Assignment 1:
Answer these questions from the Welsh Horse Yeomanry article:
(a) Where was the regiment's garrison or headquarters?
(b) With which unit was it amalgamated after its withdrawal to Egypt?
(c) In what year was the 1st Line disbanded?
Assignment 2:
Carry on the article about the Welsh Horse Yeomanry from the point where it stops.

Text segment:
--------------------------------

- Active: 18 August 1914 – 1919
- Country: United Kingdom
- Branch: British Army
- Type: Yeomanry
- Size: Three regiments
- Garrison/HQ: Cardiff
- Engagements: World War I Gallipoli 1915 Egypt 1915–17 Palestine 1917–18 France and Flanders 1918

= Welsh Horse Yeomanry =

The Welsh Horse Yeomanry was a yeomanry regiment of the British Army that served in the First World War. The regiment was raised shortly after the outbreak of the war. Initially it served in East Anglia on anti-invasion duties, before being dismounted in 1915 and sent to take part in the Gallipoli Campaign. After withdrawal to Egypt, it was amalgamated with the 1/1st Montgomeryshire Yeomanry as the 25th (Montgomery and Welsh Horse Yeomanry) Battalion, Royal Welch Fusiliers and served as such throughout the rest of the war. It took part in the Sinai and Palestine Campaign in 1917 and 1918, before being transferred to the Western Front where it remained until the end of the war. The regiment formed 2nd and 3rd Lines in 1914, but these never left the United Kingdom before being disbanded in 1916 and early 1917, respectively. The 1st Line was disbanded in 1919.

--------------------------------

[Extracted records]

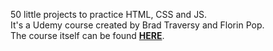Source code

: 50 little projects to practice HTML, CSS and JS.  
It's a Udemy course created by Brad Traversy and Florin Pop.  
The course itself can be found [**HERE**](https://www.udemy.com/course/50-projects-50-days/).
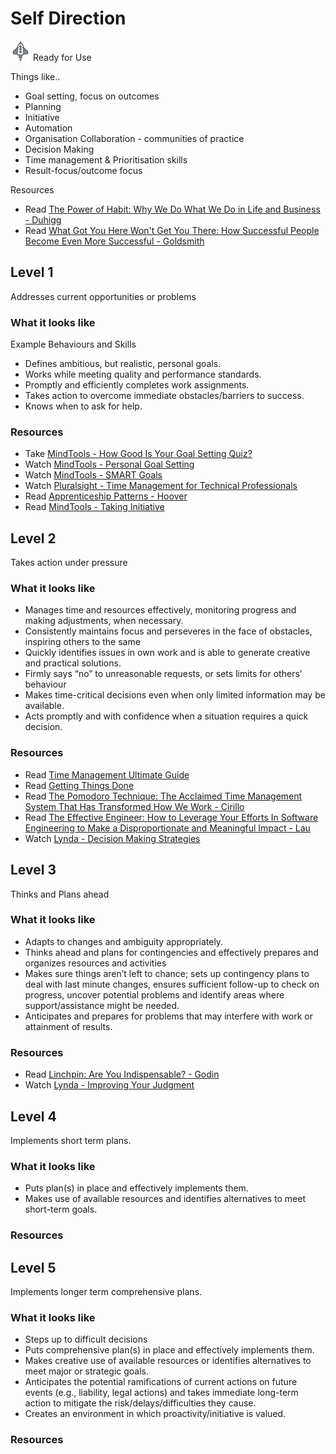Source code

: # Self Direction
![Ready](../Images/rocket.png) Ready for Use  

Things like..
- Goal setting, focus on outcomes
- Planning
- Initiative
- Automation
- Organisation Collaboration - communities of practice
- Decision Making
- Time management & Prioritisation skills 
- Result-focus/outcome focus

Resources
- Read [The Power of Habit: Why We Do What We Do in Life and Business - Duhigg](https://www.amazon.com/Power-Habit-What-Life-Business/dp/081298160X)
- Read [What Got You Here Won't Get You There: How Successful People Become Even More Successful - Goldsmith](https://www.amazon.com/What-Got-Here-Wont-There/dp/1401301304)


## Level 1

Addresses current opportunities or problems

### What it looks like

Example Behaviours and Skills
- Defines ambitious, but realistic, personal goals.
- Works while meeting quality and performance standards.
- Promptly and efficiently completes work assignments.
- Takes action to overcome immediate obstacles/barriers to success. 
- Knows when to ask for help.

### Resources
- Take [MindTools - How Good Is Your Goal Setting Quiz?](https://www.mindtools.com/community/pages/article/goal-setting-quiz.php)
- Watch [MindTools - Personal Goal Setting](https://www.mindtools.com/community/pages/videos/goal-setting-transcript.php)
- Watch [MindTools - SMART Goals](https://www.mindtools.com/community/pages/article/smart-goals.php)
- Watch [Pluralsight - Time Management for Technical Professionals](https://app.pluralsight.com/library/courses/time-management-technical-professionals/table-of-contents)
- Read [Apprenticeship Patterns - Hoover](https://www.amazon.com/Apprenticeship-Patterns-Guidance-Aspiring-Craftsman/dp/0596518382)
- Read [MindTools - Taking Initiative](https://www.mindtools.com/pages/article/initiative.htm)

## Level 2

Takes action under pressure

### What it looks like

- Manages time and resources effectively, monitoring progress and making adjustments, when necessary.
- Consistently maintains focus and perseveres in the face of obstacles, inspiring others to the same
- Quickly identifies issues in own work and is able to generate creative and practical solutions.
- Firmly says “no” to unreasonable requests, or sets limits for others’ behaviour
- Makes time-critical decisions even when only limited information may be available.
- Acts promptly and with confidence when a situation requires a quick decision.

### Resources
- Read [Time Management Ultimate Guide](https://www.makingbusinessmatter.co.uk/time-management-skills-ultimate/)
- Read [Getting Things Done](https://gettingthingsdone.com/)
- Read [The Pomodoro Technique: The Acclaimed Time Management System That Has Transformed How We Work - Cirillo](https://www.amazon.com/Pomodoro-Technique-Acclaimed-Management-Transformed/dp/1524760706)
- Read [The Effective Engineer: How to Leverage Your Efforts In Software Engineering to Make a Disproportionate and Meaningful Impact - Lau](https://www.amazon.com/Effective-Engineer-Engineering-Disproportionate-Meaningful/dp/0996128107)
- Watch [Lynda - Decision Making Strategies](https://www.lynda.com/Business-Skills-tutorials/Decision-Making-Fundamentals/186697-2.html)

## Level 3

Thinks and Plans ahead

### What it looks like
- Adapts to changes and ambiguity appropriately.
- Thinks ahead and plans for contingencies and effectively prepares and organizes resources and activities
- Makes sure things aren’t left to chance; sets up contingency plans to deal with last minute changes, ensures sufficient follow-up to check on progress, uncover potential problems and identify areas where support/assistance might be needed.
- Anticipates and prepares for problems that may interfere with work or attainment of results. 

### Resources
- Read [Linchpin: Are You Indispensable? - Godin](https://www.amazon.com/Linchpin-Are-Indispensable-Seth-Godin/dp/1591844096)
- Watch [Lynda - Improving Your Judgment](https://www.lynda.com/Business-Skills-tutorials/Improving-Your-Judgment/162446-2.html)

## Level 4

Implements short term plans.

### What it looks like
- Puts plan(s) in place and effectively implements them.
- Makes use of available resources and identifies alternatives to meet short-term goals. 

### Resources

## Level 5

Implements longer term comprehensive plans. 

### What it looks like
- Steps up to difficult decisions
- Puts comprehensive plan(s) in place and effectively implements them.
- Makes creative use of available resources or identifies alternatives to meet major or strategic goals.
- Anticipates the potential ramifications of current actions on future events (e.g., liability, legal actions) and takes immediate long-term action to mitigate the risk/delays/difficulties they cause.
- Creates an environment in which proactivity/initiative is valued. 

### Resources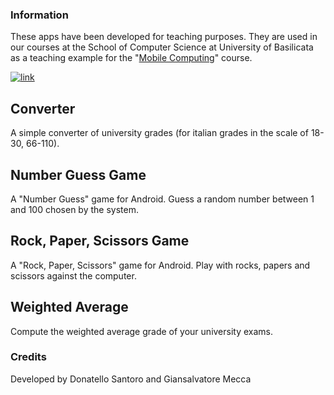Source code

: ### Information

These apps have been developed for teaching purposes. They are used in our courses at the School of Computer Science at University of Basilicata as a teaching example for the "[Mobile Computing](http://www.informatica.unibas.it/moodle)" course.

[![link](https://developer.android.com/images/brand/en_generic_rgb_wo_45.png)](https://play.google.com/store/search?q=pub:School+of+Computer+Science+-+Univ.+of+Basilicata)

## Converter
A simple converter of university grades (for italian grades in the scale of 18-30, 66-110).

## Number Guess Game
A "Number Guess" game for Android. Guess a random number between 1 and 100 chosen by the system.

## Rock, Paper, Scissors Game
A "Rock, Paper, Scissors" game for Android. Play with rocks, papers and scissors against the computer.

## Weighted Average
Compute the weighted average grade of your university exams.


### Credits

Developed by
Donatello Santoro and Giansalvatore Mecca
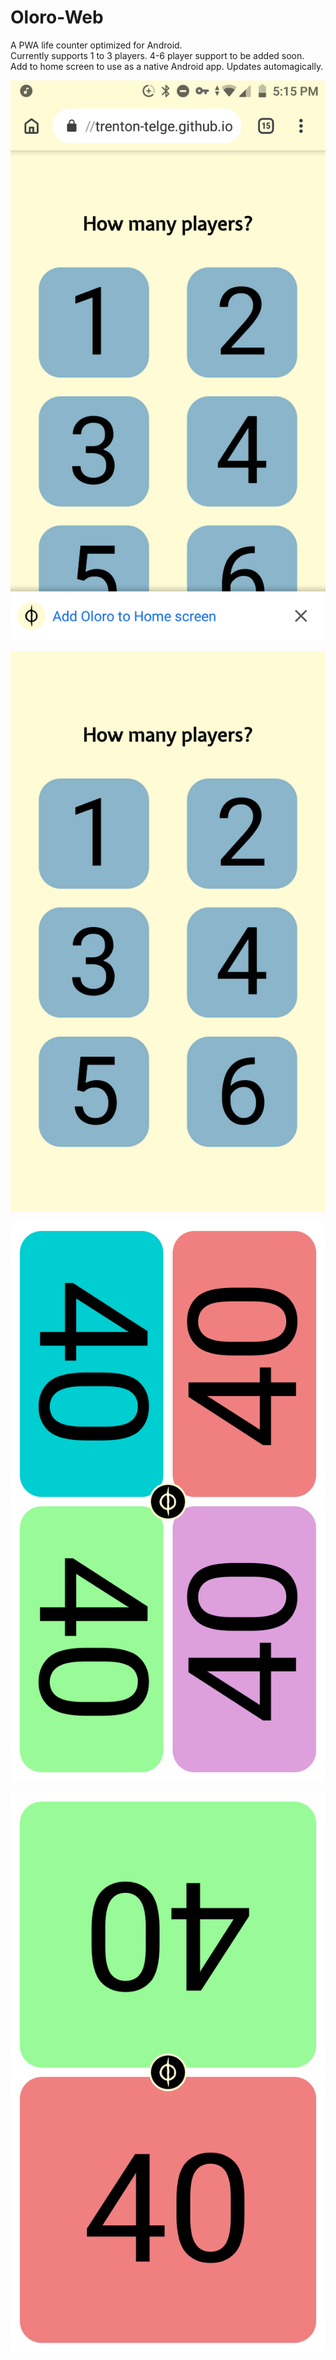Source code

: # Oloro-Web
A PWA life counter optimized for Android.\
Currently supports 1 to 3 players. 4-6 player support to be added soon. \
Add to home screen to use as a native Android app. Updates automagically. 

![Screenshot 1](./screens/Screenshot_20181115-171533.png)

![Screenshot 2](./screens/Screenshot_20181115-171445.png)

![Screenshot 3](./screens/Screenshot_20181115-171454.png)

![Screenshot 4](./screens/Screenshot_20181115-171504.png)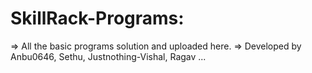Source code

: # SkillRack-Programs:
=> All the basic programs solution and uploaded here.
=> Developed by Anbu0646, Sethu, Justnothing-Vishal, Ragav ... 
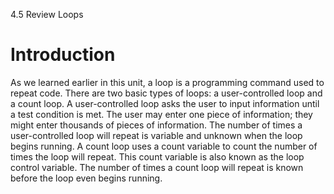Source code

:4.5 Review Loops
# Introduction
As we learned earlier in this unit, a loop is a programming command used to repeat code. There are two basic types of loops: a user-controlled loop and a count loop.
A user-controlled loop asks the user to input information until a test condition is met. The user may enter one piece of information; they might enter thousands of pieces of information. The number of times a user-controlled loop will repeat is variable and unknown when the loop begins running.
A count loop uses a count variable to count the number of times the loop will repeat. This count variable is also known as the loop control variable. The number of times a count loop will repeat is known before the loop even begins running.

--------------------------------

Answer area 1:
(a) Cardiff
(b) The 1/1st Montgomeryshire Yeomanry
(c) 1919

Answer area 2:
==History==
===Formation and early history===
The Welsh Horse Yeomanry was raised on 18 August 1914 in South Wales by the Glamorganshire Territorial Force Association, with HQ at Sophia Gardens in Cardiff (since demolished). Later in the year, it was transferred to Montgomeryshire County T.F. Association, with HQ now at Newtown. The regiment was trained and equipped as lancers. Despite being the last yeomanry regiment to be raised, it was accorded precedence after the Glamorganshire Yeomanry due to its connection to the Glamorganshire T.F. Association at the time of its formation.

In accordance with the Territorial and Reserve Forces Act 1907 (7 Edw. 7, c.9) which brought the Territorial Force into being, the TF was intended to be a home defence force for service during wartime and members could not be compelled to serve outside the country. However, on the outbreak of war on 4 August 1914, many members volunteered for Imperial Service. Therefore, TF units were split in August and September 1914 into 1st Line (liable for overseas service) and 2nd Line (home service for those unable or unwilling to serve overseas) units. Later, a 3rd Line was formed to act as a reserve, providing trained replacements for the 1st and 2nd Line regiments.

=== 1/1st Welsh Horse Yeomanry===
From early 1915, the 1st Line regiment was in 1/1st North Midland Mounted Brigade of 1st Mounted Division in the Diss area, replacing the Leicestershire Yeomanry which had been posted to 7th Cavalry Brigade with the British Expeditionary Force on the Western Front. About February 1915 it was transferred to 1/1st Eastern Mounted Brigade (this time replacing 2nd King Edward's Horse which had left for the Canadian Cavalry Brigade) in the Woodbridge area, still in 1st Mounted Division.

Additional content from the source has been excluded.